Curriculum > School of Logic (6-8)


The content for the School of Logic should be more challenging than that of the School of Grammar. It should be primary text in the most comprehensible translation available, but some content may be abridged for length. Between the Schools of Logic and Rhetoric, students will read many of the great works in the Western tradition; care should be given when selecting sources to ensure that if a text should be read by an older student (for maturity, comprehension, etc.) that it be read in the School of Rhetoric. Thus we design the content of the Schools of Logic and Rhetoric together.

Logic-stage sources should emphasize analytical thought in the author and/or in the instruction of it. It is critical that that the themes and ideas which are the focus of student study connect together between units and subjects.

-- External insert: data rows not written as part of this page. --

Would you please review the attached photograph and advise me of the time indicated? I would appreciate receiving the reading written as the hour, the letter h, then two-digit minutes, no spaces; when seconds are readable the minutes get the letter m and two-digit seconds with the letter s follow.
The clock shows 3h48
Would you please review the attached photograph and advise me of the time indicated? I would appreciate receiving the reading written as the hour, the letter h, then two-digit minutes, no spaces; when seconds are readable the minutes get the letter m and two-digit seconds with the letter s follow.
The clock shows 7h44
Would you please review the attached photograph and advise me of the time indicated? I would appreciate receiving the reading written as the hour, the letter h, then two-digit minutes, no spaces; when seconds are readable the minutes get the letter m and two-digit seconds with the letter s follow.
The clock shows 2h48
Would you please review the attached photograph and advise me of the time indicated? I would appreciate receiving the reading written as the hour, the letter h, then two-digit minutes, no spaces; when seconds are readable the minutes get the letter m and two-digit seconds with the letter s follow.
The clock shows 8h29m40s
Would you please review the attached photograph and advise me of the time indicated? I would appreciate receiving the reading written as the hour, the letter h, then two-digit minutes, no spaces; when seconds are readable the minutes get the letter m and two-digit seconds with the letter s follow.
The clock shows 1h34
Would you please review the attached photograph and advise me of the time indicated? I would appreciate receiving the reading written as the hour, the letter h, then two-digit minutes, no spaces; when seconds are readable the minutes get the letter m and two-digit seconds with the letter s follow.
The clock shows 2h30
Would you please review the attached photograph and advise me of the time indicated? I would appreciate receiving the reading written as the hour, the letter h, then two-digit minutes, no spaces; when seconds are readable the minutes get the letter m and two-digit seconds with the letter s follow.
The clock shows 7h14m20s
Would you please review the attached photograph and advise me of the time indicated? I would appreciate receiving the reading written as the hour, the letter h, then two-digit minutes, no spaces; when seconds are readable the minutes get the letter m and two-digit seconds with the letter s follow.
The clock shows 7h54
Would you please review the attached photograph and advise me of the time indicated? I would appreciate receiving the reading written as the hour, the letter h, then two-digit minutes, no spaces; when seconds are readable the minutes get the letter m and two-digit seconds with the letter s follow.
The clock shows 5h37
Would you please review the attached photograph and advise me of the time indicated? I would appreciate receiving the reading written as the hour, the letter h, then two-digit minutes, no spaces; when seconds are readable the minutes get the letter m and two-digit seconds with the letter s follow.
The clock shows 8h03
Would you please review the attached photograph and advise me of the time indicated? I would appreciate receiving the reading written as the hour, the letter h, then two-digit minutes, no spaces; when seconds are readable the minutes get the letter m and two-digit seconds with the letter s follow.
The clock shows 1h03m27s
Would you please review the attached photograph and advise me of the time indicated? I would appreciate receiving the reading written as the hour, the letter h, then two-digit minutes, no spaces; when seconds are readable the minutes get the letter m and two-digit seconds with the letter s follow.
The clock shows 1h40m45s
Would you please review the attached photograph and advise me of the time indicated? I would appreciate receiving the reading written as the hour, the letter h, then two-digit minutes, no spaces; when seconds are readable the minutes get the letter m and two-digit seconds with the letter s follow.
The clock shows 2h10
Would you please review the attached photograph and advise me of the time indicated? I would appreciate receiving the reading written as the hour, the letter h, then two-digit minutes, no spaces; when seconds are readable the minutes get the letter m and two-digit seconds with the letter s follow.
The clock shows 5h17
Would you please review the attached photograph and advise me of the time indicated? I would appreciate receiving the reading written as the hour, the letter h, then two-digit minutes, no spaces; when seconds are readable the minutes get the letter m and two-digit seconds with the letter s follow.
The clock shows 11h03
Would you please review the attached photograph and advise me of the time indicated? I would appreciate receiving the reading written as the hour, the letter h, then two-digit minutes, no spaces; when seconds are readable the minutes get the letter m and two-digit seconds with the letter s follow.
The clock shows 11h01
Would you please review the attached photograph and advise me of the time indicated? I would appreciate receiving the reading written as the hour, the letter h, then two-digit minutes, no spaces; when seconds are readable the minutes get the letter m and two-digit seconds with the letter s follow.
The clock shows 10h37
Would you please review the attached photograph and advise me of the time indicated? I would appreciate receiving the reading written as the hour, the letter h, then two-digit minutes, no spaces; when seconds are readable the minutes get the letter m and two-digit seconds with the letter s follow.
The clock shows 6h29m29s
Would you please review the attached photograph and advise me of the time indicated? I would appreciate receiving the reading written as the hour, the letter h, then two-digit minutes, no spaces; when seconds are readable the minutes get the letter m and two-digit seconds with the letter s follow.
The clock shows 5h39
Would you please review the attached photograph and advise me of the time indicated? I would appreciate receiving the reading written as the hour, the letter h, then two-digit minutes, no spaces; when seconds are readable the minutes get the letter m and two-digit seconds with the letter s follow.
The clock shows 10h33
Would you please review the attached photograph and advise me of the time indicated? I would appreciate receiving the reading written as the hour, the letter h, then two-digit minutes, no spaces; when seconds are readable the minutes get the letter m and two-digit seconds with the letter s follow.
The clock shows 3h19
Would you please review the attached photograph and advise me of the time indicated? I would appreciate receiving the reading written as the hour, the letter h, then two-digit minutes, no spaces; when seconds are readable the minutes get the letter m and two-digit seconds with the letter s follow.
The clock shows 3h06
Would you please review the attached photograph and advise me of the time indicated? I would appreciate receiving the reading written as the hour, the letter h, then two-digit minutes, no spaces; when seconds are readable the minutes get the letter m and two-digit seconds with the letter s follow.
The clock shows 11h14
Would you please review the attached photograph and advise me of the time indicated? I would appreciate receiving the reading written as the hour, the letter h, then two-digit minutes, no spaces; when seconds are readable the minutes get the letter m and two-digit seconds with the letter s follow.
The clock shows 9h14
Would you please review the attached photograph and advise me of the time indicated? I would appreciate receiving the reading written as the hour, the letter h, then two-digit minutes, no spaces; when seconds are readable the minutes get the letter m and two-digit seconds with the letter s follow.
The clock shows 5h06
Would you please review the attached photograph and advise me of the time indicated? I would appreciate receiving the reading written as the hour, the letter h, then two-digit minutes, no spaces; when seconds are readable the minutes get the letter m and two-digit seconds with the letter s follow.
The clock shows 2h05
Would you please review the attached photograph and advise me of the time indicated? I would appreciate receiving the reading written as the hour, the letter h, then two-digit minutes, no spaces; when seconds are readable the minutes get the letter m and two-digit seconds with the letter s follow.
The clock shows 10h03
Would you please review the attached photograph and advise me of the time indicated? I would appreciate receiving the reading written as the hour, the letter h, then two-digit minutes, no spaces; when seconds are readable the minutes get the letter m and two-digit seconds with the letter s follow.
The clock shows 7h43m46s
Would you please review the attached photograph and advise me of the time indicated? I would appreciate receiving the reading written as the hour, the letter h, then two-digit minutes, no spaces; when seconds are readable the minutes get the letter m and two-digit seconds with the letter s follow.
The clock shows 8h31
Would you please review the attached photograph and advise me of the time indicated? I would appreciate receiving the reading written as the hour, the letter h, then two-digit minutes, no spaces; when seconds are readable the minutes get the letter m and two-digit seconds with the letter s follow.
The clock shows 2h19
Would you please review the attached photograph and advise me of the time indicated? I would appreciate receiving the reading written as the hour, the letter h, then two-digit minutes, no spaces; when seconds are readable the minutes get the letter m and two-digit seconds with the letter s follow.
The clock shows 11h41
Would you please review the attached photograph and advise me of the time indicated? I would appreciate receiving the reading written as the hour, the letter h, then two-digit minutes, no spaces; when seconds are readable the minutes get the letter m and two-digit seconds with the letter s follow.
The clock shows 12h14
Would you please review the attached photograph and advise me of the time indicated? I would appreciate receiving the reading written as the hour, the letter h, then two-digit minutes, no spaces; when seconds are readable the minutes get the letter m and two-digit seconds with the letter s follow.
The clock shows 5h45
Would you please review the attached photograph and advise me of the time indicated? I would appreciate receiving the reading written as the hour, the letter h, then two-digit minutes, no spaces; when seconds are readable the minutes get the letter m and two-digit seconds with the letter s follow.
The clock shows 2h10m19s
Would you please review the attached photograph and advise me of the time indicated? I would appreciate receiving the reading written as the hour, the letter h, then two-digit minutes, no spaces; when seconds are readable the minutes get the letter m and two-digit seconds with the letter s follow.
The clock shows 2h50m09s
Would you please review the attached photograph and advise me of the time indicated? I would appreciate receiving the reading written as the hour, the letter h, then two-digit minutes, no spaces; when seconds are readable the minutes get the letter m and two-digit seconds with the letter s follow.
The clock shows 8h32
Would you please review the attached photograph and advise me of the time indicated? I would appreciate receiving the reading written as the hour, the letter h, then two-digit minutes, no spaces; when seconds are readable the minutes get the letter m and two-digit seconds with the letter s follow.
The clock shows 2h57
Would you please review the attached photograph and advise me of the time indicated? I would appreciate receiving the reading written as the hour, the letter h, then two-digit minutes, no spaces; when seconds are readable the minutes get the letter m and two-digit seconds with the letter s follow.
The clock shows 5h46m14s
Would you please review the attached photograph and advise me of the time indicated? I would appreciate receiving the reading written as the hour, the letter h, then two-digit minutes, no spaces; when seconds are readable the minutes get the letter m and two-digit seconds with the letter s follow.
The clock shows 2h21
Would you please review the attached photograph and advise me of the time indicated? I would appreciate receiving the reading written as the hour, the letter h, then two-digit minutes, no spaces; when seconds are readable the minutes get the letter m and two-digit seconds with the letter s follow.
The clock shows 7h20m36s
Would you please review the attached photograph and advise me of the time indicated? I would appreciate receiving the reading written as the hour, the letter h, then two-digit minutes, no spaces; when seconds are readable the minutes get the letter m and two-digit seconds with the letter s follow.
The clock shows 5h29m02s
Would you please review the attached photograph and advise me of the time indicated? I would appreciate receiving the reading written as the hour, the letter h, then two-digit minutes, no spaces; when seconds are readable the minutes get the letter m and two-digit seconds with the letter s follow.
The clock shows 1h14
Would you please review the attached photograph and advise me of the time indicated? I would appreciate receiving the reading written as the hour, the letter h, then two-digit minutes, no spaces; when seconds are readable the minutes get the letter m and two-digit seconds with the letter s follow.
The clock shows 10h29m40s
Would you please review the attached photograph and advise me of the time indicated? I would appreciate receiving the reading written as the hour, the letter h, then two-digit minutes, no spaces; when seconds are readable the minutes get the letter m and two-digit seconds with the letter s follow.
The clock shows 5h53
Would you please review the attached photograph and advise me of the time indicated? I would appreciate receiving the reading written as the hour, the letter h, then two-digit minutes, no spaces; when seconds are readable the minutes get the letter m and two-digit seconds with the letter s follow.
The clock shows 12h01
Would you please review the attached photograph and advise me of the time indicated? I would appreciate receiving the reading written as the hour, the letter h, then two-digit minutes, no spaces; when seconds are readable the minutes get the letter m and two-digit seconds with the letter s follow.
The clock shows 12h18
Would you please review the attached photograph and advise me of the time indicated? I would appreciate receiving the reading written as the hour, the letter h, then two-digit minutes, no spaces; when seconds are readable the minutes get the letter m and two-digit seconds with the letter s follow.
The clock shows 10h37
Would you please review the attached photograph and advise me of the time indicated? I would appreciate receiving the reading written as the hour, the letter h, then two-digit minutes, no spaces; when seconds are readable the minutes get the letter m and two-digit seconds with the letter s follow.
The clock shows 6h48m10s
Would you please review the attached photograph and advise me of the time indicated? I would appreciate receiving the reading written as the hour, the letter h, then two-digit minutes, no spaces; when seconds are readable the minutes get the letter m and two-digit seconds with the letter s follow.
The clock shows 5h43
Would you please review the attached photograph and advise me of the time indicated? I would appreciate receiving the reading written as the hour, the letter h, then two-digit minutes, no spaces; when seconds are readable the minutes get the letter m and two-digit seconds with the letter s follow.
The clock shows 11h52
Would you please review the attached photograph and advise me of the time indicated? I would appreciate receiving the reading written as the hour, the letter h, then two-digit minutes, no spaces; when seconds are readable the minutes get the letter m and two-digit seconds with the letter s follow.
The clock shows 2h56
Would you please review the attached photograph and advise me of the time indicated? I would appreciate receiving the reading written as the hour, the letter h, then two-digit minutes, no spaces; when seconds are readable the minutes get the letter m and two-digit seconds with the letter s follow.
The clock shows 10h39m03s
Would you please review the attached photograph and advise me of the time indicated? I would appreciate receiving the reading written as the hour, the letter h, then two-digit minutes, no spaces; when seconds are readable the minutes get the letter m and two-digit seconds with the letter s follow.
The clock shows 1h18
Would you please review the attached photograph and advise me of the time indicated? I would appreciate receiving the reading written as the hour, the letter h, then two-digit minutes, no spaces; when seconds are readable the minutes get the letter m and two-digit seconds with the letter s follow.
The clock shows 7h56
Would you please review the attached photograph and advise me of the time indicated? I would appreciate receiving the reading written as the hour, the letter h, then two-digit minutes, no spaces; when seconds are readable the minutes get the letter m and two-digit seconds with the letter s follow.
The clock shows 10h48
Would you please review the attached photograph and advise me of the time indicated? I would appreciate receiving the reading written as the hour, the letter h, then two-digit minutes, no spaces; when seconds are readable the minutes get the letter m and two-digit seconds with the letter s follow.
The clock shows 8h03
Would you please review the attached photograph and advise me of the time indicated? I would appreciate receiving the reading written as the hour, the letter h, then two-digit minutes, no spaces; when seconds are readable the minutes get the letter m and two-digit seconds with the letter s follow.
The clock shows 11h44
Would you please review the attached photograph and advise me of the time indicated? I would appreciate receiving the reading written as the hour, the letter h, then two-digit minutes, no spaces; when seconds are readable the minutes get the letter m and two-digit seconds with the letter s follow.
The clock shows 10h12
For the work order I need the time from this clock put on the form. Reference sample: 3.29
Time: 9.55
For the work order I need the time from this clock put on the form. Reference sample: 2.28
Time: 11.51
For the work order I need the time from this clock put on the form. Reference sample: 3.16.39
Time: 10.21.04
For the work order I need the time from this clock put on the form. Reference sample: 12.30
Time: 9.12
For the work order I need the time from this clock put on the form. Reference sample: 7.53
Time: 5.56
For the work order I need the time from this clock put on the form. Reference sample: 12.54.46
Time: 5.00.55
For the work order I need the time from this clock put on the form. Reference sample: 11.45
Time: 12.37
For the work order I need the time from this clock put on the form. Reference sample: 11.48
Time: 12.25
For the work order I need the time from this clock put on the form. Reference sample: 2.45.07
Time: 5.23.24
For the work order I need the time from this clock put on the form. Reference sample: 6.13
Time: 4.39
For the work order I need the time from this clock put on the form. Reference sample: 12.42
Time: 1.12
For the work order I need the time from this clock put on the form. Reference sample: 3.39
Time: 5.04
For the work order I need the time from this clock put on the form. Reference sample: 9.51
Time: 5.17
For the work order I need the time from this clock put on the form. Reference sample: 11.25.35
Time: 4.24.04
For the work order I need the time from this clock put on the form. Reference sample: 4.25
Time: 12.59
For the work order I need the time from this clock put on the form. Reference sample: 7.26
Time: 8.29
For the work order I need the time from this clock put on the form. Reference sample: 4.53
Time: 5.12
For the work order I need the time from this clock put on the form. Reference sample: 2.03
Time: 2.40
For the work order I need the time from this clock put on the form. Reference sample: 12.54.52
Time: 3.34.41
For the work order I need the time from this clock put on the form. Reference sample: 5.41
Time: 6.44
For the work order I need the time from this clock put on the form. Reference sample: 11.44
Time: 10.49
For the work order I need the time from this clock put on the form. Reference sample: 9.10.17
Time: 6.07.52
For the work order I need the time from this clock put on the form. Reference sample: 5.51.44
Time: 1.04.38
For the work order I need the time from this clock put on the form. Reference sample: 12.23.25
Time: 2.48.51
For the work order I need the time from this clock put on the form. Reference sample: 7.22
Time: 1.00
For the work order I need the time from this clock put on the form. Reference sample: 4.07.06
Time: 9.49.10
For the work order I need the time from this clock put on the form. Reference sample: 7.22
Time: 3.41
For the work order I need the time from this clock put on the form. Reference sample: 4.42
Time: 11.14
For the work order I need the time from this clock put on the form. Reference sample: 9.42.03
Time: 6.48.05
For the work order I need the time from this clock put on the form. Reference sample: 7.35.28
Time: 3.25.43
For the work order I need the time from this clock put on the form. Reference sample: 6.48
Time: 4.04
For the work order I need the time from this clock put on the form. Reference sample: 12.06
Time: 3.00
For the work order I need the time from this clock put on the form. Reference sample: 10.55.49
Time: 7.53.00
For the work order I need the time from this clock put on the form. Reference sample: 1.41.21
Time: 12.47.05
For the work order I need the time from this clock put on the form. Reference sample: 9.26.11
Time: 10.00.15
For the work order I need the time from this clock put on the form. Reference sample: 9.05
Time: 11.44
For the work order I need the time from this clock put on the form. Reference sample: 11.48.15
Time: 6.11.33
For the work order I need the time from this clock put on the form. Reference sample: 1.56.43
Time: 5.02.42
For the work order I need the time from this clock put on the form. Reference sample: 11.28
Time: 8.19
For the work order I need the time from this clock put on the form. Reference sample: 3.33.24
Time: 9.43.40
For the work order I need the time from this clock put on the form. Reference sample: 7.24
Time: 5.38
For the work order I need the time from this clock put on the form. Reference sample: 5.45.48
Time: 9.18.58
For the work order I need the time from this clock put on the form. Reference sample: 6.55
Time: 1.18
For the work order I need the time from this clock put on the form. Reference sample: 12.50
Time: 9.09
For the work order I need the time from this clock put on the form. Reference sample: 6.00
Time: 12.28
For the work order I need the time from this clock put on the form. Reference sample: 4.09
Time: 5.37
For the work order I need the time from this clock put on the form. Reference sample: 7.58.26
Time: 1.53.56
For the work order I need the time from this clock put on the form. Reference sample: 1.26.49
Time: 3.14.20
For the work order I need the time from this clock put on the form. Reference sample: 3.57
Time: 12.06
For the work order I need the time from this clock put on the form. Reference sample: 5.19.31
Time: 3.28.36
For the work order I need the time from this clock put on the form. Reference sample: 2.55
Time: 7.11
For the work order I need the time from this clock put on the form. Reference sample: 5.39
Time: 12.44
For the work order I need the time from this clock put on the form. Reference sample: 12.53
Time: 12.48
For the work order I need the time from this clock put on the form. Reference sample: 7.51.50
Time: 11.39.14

At each moment the School of Logic student should feel that his course of study is a tapestry of interwoven ideas and thoughts, and that he is working to discover and then connect ideas together.

Pedagogy

The dominant pedagogical style in the School of Logic is the dialectic. Dialectic is a style of instruction whereby an answer is arrived at through the exchange of logical arguments. Plato believed that only through the exchange of ideas could knowledge develop, and Hegel famously developed the modern model of dialectic: presentation of a thesis, contradiction through an antithesis, and final resolution to a synthesis. The basic idea behind dialectic is that only through interchange of ideas/thoughts between interlocutors can true knowledge be discovered (in contradiction to lecture which can only deliver a simple idea to another person). In the School of Logic that interchange is governed by the dynamic of a teacher to discipline of knowledge, but the process of interchange remains the mechanics by which the student grows.

Virtue Education

In this stage virtues are interrogated for their logical benefit to school and society; students are asked to connect their understanding of virtue, their actions, and a potential outcome. Such work is done through critical exploration of literature, history, and application of all sciences and arts. Teachers use homeroom and class time to introduce topics worthy of discussion; students bring their critical eyes to any situation and can be asked to explore and explain how they understand virtue to be working or to be supposed to be working.

Praxis (where idea and practice meet)

In the School of Logic students engage regularly in dialogues with their teachers. The substantial form of the interchange is question and answer: the teacher asks a question and the student gives as thorough an answer as possible. The teacher then pushes the student further towards ultimate knowledge by continuing to ask questions about his answers which show the weaknesses in it, forcing the student to reply with stronger and stronger ideas. Thus the teacher leads the student to a (teacher-known) end by forcing the student to use logic to grow his understanding from known to new, from incomplete to more perfect ideas about topics.